Household object change records:
- Opening Delimiter -

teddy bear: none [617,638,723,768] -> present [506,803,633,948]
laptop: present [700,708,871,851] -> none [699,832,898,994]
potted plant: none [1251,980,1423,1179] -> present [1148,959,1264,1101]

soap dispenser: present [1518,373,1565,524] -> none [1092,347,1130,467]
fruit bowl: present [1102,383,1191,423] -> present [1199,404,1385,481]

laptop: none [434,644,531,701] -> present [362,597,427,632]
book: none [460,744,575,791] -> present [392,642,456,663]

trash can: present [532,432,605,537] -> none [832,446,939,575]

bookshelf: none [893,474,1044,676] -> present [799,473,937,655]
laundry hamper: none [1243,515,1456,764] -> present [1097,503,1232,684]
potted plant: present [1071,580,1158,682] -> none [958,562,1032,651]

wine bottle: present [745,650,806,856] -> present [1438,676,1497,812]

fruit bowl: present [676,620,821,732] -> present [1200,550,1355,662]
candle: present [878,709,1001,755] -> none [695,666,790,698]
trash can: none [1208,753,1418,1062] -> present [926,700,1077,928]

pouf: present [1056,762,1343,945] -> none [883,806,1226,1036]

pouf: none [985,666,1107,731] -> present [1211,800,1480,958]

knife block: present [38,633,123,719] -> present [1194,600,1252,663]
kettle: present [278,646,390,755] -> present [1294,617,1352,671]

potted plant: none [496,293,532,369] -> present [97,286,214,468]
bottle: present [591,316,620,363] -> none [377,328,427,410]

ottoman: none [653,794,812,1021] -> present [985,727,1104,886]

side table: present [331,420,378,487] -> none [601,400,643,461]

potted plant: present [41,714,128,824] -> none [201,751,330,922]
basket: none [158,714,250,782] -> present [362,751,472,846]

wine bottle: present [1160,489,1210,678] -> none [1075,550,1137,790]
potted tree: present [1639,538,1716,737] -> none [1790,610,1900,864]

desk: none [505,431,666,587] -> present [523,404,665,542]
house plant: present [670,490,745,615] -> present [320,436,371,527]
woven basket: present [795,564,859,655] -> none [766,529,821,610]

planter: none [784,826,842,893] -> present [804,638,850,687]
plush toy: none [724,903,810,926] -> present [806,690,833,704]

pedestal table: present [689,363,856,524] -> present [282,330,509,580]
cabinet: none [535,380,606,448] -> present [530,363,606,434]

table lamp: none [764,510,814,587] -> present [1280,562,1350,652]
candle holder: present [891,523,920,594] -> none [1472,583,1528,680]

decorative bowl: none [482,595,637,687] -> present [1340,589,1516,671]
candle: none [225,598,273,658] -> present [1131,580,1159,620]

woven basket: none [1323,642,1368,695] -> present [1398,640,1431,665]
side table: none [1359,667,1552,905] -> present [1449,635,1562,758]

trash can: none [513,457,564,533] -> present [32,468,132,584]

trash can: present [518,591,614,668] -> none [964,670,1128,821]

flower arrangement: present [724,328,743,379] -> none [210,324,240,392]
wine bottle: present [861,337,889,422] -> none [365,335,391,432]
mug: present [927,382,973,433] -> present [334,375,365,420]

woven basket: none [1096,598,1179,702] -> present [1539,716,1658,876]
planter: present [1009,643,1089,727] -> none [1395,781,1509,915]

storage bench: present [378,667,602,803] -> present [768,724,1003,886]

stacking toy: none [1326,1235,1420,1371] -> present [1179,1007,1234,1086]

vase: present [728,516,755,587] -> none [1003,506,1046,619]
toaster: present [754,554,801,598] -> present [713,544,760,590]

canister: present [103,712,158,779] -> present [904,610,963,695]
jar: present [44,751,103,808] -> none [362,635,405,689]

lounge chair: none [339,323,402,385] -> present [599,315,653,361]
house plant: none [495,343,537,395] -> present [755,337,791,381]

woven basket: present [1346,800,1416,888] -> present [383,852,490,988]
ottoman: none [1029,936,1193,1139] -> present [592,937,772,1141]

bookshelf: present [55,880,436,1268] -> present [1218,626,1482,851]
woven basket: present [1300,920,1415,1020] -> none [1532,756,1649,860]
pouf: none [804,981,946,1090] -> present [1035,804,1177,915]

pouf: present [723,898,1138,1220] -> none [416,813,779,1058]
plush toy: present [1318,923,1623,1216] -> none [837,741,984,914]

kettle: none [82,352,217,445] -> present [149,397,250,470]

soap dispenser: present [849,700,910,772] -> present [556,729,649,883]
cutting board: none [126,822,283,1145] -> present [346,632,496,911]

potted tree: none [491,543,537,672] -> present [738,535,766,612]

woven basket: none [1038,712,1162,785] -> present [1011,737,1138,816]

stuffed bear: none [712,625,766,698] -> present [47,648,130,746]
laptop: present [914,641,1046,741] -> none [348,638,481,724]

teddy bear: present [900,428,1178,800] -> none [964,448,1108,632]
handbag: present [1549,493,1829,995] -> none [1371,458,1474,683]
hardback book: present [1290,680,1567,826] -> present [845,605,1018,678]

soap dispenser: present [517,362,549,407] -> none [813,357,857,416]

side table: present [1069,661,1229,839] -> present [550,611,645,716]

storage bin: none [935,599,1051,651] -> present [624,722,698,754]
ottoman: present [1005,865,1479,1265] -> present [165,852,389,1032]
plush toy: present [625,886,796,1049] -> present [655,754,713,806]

- Closing Delimiter -

### What is being asked
Please copy out every entry exactly, with nothing omitted.

### Reply to the task
teddy bear: none [617,638,723,768] -> present [506,803,633,948]
laptop: present [700,708,871,851] -> none [699,832,898,994]
potted plant: none [1251,980,1423,1179] -> present [1148,959,1264,1101]

soap dispenser: present [1518,373,1565,524] -> none [1092,347,1130,467]
fruit bowl: present [1102,383,1191,423] -> present [1199,404,1385,481]

laptop: none [434,644,531,701] -> present [362,597,427,632]
book: none [460,744,575,791] -> present [392,642,456,663]

trash can: present [532,432,605,537] -> none [832,446,939,575]

bookshelf: none [893,474,1044,676] -> present [799,473,937,655]
laundry hamper: none [1243,515,1456,764] -> present [1097,503,1232,684]
potted plant: present [1071,580,1158,682] -> none [958,562,1032,651]

wine bottle: present [745,650,806,856] -> present [1438,676,1497,812]

fruit bowl: present [676,620,821,732] -> present [1200,550,1355,662]
candle: present [878,709,1001,755] -> none [695,666,790,698]
trash can: none [1208,753,1418,1062] -> present [926,700,1077,928]

pouf: present [1056,762,1343,945] -> none [883,806,1226,1036]

pouf: none [985,666,1107,731] -> present [1211,800,1480,958]

knife block: present [38,633,123,719] -> present [1194,600,1252,663]
kettle: present [278,646,390,755] -> present [1294,617,1352,671]

potted plant: none [496,293,532,369] -> present [97,286,214,468]
bottle: present [591,316,620,363] -> none [377,328,427,410]

ottoman: none [653,794,812,1021] -> present [985,727,1104,886]

side table: present [331,420,378,487] -> none [601,400,643,461]

potted plant: present [41,714,128,824] -> none [201,751,330,922]
basket: none [158,714,250,782] -> present [362,751,472,846]

wine bottle: present [1160,489,1210,678] -> none [1075,550,1137,790]
potted tree: present [1639,538,1716,737] -> none [1790,610,1900,864]

desk: none [505,431,666,587] -> present [523,404,665,542]
house plant: present [670,490,745,615] -> present [320,436,371,527]
woven basket: present [795,564,859,655] -> none [766,529,821,610]

planter: none [784,826,842,893] -> present [804,638,850,687]
plush toy: none [724,903,810,926] -> present [806,690,833,704]

pedestal table: present [689,363,856,524] -> present [282,330,509,580]
cabinet: none [535,380,606,448] -> present [530,363,606,434]

table lamp: none [764,510,814,587] -> present [1280,562,1350,652]
candle holder: present [891,523,920,594] -> none [1472,583,1528,680]

decorative bowl: none [482,595,637,687] -> present [1340,589,1516,671]
candle: none [225,598,273,658] -> present [1131,580,1159,620]

woven basket: none [1323,642,1368,695] -> present [1398,640,1431,665]
side table: none [1359,667,1552,905] -> present [1449,635,1562,758]

trash can: none [513,457,564,533] -> present [32,468,132,584]

trash can: present [518,591,614,668] -> none [964,670,1128,821]

flower arrangement: present [724,328,743,379] -> none [210,324,240,392]
wine bottle: present [861,337,889,422] -> none [365,335,391,432]
mug: present [927,382,973,433] -> present [334,375,365,420]

woven basket: none [1096,598,1179,702] -> present [1539,716,1658,876]
planter: present [1009,643,1089,727] -> none [1395,781,1509,915]

storage bench: present [378,667,602,803] -> present [768,724,1003,886]

stacking toy: none [1326,1235,1420,1371] -> present [1179,1007,1234,1086]

vase: present [728,516,755,587] -> none [1003,506,1046,619]
toaster: present [754,554,801,598] -> present [713,544,760,590]

canister: present [103,712,158,779] -> present [904,610,963,695]
jar: present [44,751,103,808] -> none [362,635,405,689]

lounge chair: none [339,323,402,385] -> present [599,315,653,361]
house plant: none [495,343,537,395] -> present [755,337,791,381]

woven basket: present [1346,800,1416,888] -> present [383,852,490,988]
ottoman: none [1029,936,1193,1139] -> present [592,937,772,1141]

bookshelf: present [55,880,436,1268] -> present [1218,626,1482,851]
woven basket: present [1300,920,1415,1020] -> none [1532,756,1649,860]
pouf: none [804,981,946,1090] -> present [1035,804,1177,915]

pouf: present [723,898,1138,1220] -> none [416,813,779,1058]
plush toy: present [1318,923,1623,1216] -> none [837,741,984,914]

kettle: none [82,352,217,445] -> present [149,397,250,470]

soap dispenser: present [849,700,910,772] -> present [556,729,649,883]
cutting board: none [126,822,283,1145] -> present [346,632,496,911]

potted tree: none [491,543,537,672] -> present [738,535,766,612]

woven basket: none [1038,712,1162,785] -> present [1011,737,1138,816]

stuffed bear: none [712,625,766,698] -> present [47,648,130,746]
laptop: present [914,641,1046,741] -> none [348,638,481,724]

teddy bear: present [900,428,1178,800] -> none [964,448,1108,632]
handbag: present [1549,493,1829,995] -> none [1371,458,1474,683]
hardback book: present [1290,680,1567,826] -> present [845,605,1018,678]

soap dispenser: present [517,362,549,407] -> none [813,357,857,416]

side table: present [1069,661,1229,839] -> present [550,611,645,716]

storage bin: none [935,599,1051,651] -> present [624,722,698,754]
ottoman: present [1005,865,1479,1265] -> present [165,852,389,1032]
plush toy: present [625,886,796,1049] -> present [655,754,713,806]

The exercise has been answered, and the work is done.